Ultimately, the value of this approach for surgeons is that it provides them with an opportunity to lead the response to payment reform. Surgeons—collaborating with anesthesiologists, hospitalists, and nurses—are in an excellent position to define the future of surgery by taking responsibility for the entire chain of perioperative processes. Surgeons who accept the challenge will not only provide better surgical care but will help build efficient and effective surgical service organizations that emerge from health care reform on a stronger footing than ever.


References

  1. Department of Health and Human Services. Centers for Medicare & Medicaid Services. Fact sheet: Hospital Value-Based Purchasing Program. Available at: http://www.cms.gov/Outreach-and-Education/Medicare-Learning-Network-MLN/MLNProducts/downloads/Hospital_VBPurchasing_Fact_Sheet_ICN907664.pdf. Accessed March 11, 2013.
  2. Civic Impulse, LLC. Govtrack.us. H.R. 3590 (111th): Patient Protection and Affordable Care Act. Available at: http://www.govtrack.us/congress/bills/111/hr3590. Accessed March 8, 2013.
  3. America’s Health Insurance Plans, Center for Policy and Research. Innovations in Patient Safety: Health Plan Initiatives to Prevent Healthcare-Acquired Conditions and Help Patients Transition Smoothly from Hospital to Home. August 2011. Available at: http://www.ahip.org/Innovations-in-Patient-Safety/. Accessed March 5, 2013.
  4. Friedman B, Encinosa W, Jiang HJ, Mutter R. Do patient safety events increase readmissions? Med Care. 2009;47(5):583-590.
  5. Medicare Payment Advisory Commission. Report to the Congress: Promoting Greater Efficiency in Medicare. Available at: http://www.medpac.gov/documents/jun07_entirereport.pdf. Accessed March 11, 2013.

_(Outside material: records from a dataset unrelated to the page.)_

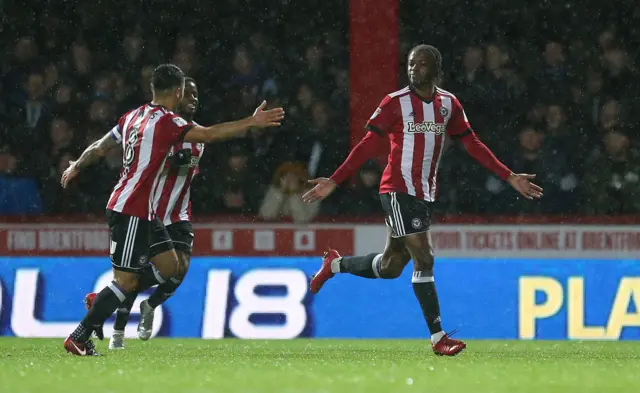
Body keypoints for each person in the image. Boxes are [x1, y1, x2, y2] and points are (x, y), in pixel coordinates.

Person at [302, 45, 542, 357]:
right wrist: (334, 180)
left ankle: (333, 265)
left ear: (437, 70)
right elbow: (366, 145)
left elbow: (472, 143)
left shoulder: (448, 104)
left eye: (422, 63)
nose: (414, 68)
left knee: (391, 266)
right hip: (397, 190)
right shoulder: (394, 102)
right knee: (424, 258)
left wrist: (509, 176)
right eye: (411, 63)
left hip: (424, 193)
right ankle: (438, 337)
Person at [60, 64, 284, 356]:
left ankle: (104, 299)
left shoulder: (132, 116)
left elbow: (101, 147)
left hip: (142, 210)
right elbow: (211, 134)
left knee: (171, 267)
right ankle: (79, 336)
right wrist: (250, 122)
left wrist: (77, 164)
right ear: (178, 92)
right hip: (131, 209)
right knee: (125, 281)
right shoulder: (168, 122)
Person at [83, 77, 205, 349]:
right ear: (177, 94)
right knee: (134, 273)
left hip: (179, 212)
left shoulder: (198, 136)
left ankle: (148, 305)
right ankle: (116, 332)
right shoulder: (159, 126)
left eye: (197, 95)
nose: (194, 100)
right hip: (151, 211)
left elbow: (188, 174)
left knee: (179, 269)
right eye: (189, 94)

  6. Epstein RM, Fiscella K, Lesser CS, Stange KC. Why the nation needs a policy push on patient-centered health care. Health Aff (Millwood). 2010;29(8):1489-1495.
  7. Medicare. Timely & effective care: Surgical care details. Available at: http://www.medicare.gov/HospitalCompare/details.aspx?msrCd=Prnt2Grp4&ID=140223&stsltd= IL. Accessed March 8, 2013.
  8. Dartmouth Institute for Health Policy & Clinical Practice. U.S. hospitals, facing new Medicare penalties, show wide room for improvement at reducing readmission rates. Press release. Available at: http://www.dartmouthatlas.org/downloads/press/Post_Acute_Care_Release_092811.pdf. Accessed March 5, 2013.
  9. Stefan MS, Pekow PS, Nsa W, Priya A, Miller LE, Bratzler DW, Rothberg MB, Goldberg RJ, Baus K, Lindenauer PK. Hospital performance measures and 30-day readmission rates. J Gen Intern Med. 2013;28(3):377-385. Epub 2012 Oct 16.